Patriarcado caldeo: Una Navidad sobria y sin fiestas, por respeto a las víctimas
Jueves 5 Dic 2019 | 10:49 am
Bagdad (Irak) (AICA):
No habrá árboles de Navidad en las iglesias ni en los atrios de entrada, no se realizarán conciertos ni recepciones oficiales: será una Navidad sobria y sin momentos festivos públicos la que celebrará la Iglesia Caldea en Irak, país sacudido por las protestas y los enfrentamientos callejeros que causaron hasta ahora cientos de muertes en todo el país, pidió el patriarca caldeo cardenal Louis Raphael Sako, como signo de cercanía hacia las familias de las víctimas.
El patriarca caldeo Louis Raphael Sako pidió celebrar este año una “Navidad sobria”, sin celebraciones pública, como signo de cercanía con las familias de los fallecidos y heridos en las protestas y enfrentamientos callejeros que sacuden al país y causaron hasta ahora cientos de muertes.

“No habrá árboles de Navidad en las iglesias ni en los atrios de entrada, no se realizarán conciertos ni recepciones oficiales: será una Navidad sobria y sin momentos festivos públicos la que celebrará la Iglesia Caldea en Irak, solicitó el patriarca.

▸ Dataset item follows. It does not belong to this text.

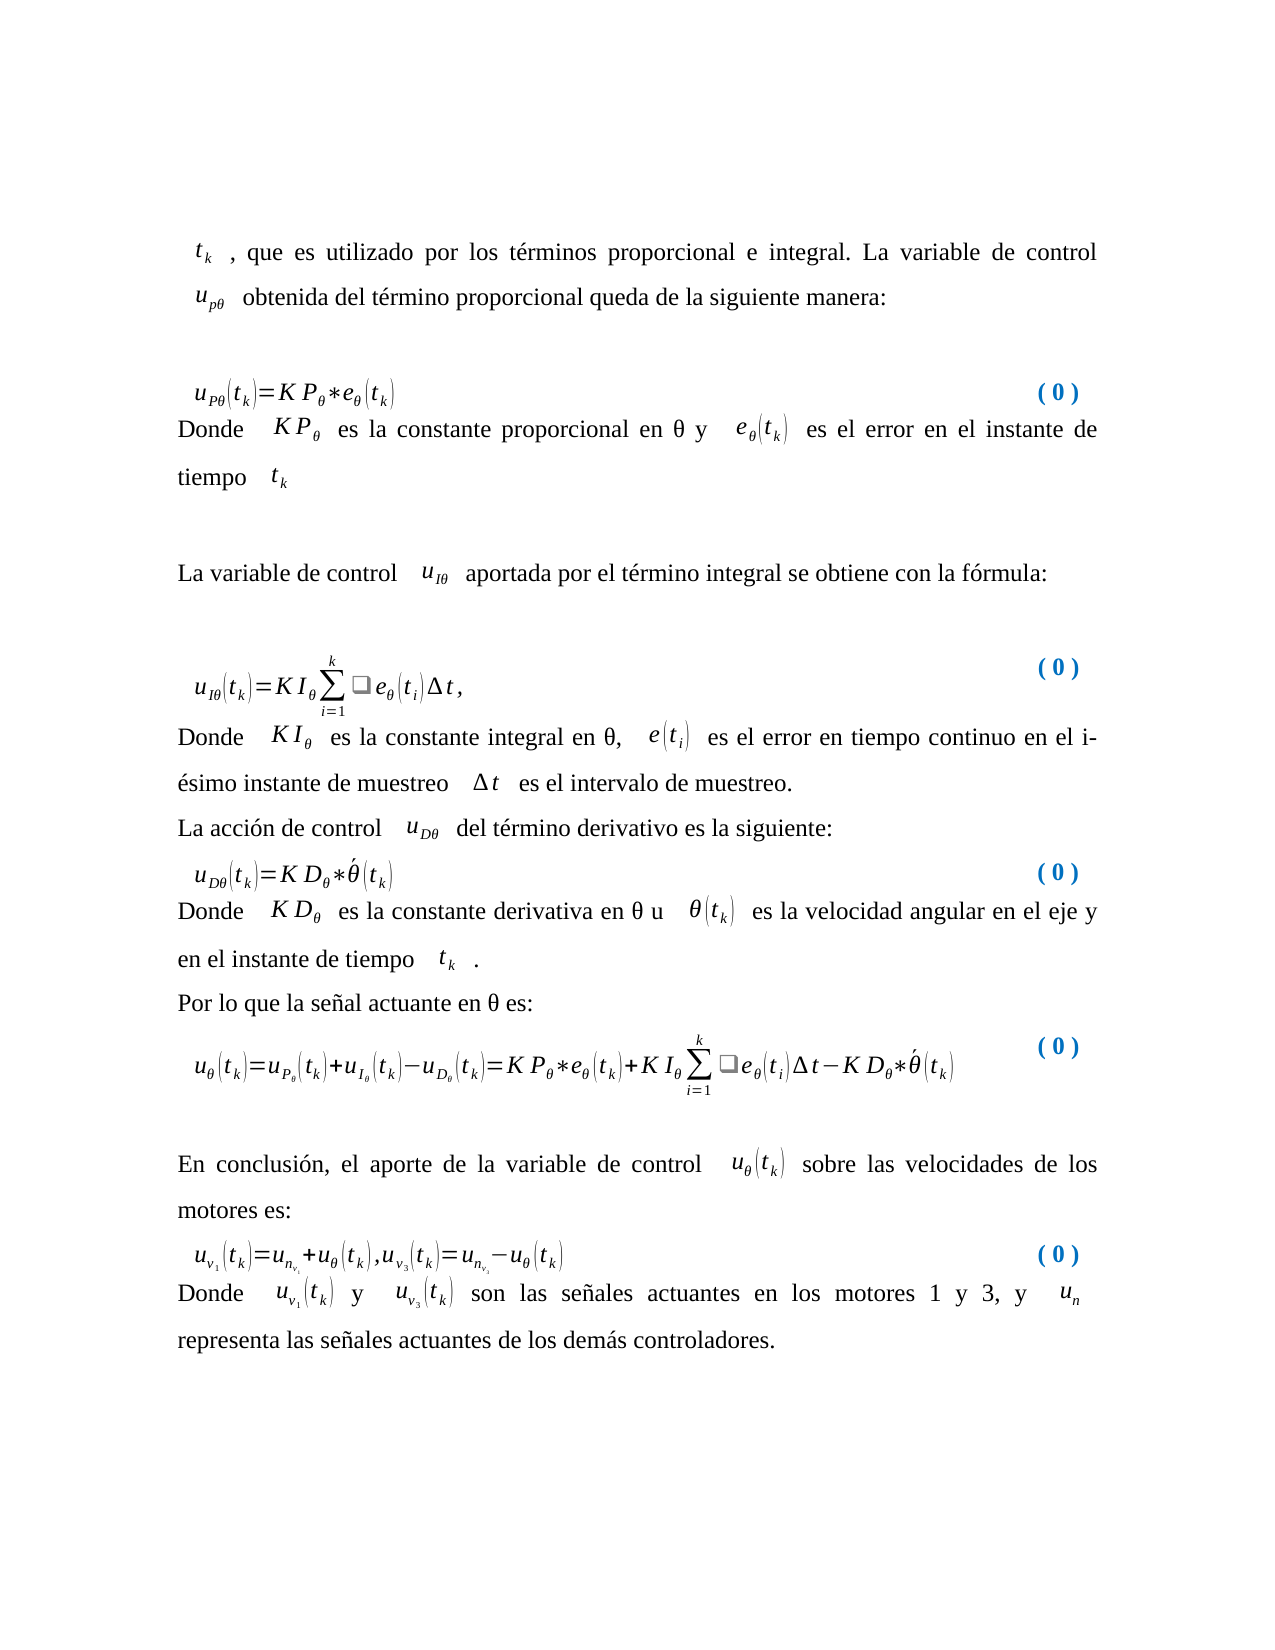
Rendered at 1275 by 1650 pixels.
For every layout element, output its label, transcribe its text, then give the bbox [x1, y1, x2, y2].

text Continuando con el diagrama, la entrada de referencia corresponde los grados de inclinación deseados y la señal es el error en el instante de tiempo , que es utilizado por los términos proporcional e integral. La variable de control obtenida del término proporcional queda de la siguiente manera: [177, 235, 1098, 312]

En particular, se cancelaron las tradicionales recepciones de las autoridades políticas y religiosas ante la sede del Patriarcado para intercambiar saludos con el patriarca y sus colaboradores. En la sede del Patriarcado, solo se llevarán a cabo momentos de oración e intercesión por las almas de las víctimas y para invocar el regreso de la Paz en todo el país.

El patriarca Sako –informan fuentes del patriarcado caldeo-, invita a destinar los recursos que se han ahorrado en instalar festones y decoraciones navideñas, a las donaciones a orfanatos y hospitales.

En los últimos días, en un texto publicado por el patriarcado caldeo, el patriarca Sako había manifestado que “lo que mueve las manifestaciones en curso desde hace casi dos meses en Irak y Líbano, que ven involucrados sobre todo a los jóvenes de ambos sexos, es el apego a la Patria, el deseo de ver los derechos humanos legítimos garantizados y que se ponga fin a la deriva del sectarismo, la exclusión social y la corrupción que dominan el país desde 2003 (año en que el régimen de Saddam Hussein fue derrocado por una coalición internacional liderada por Estados Unidos).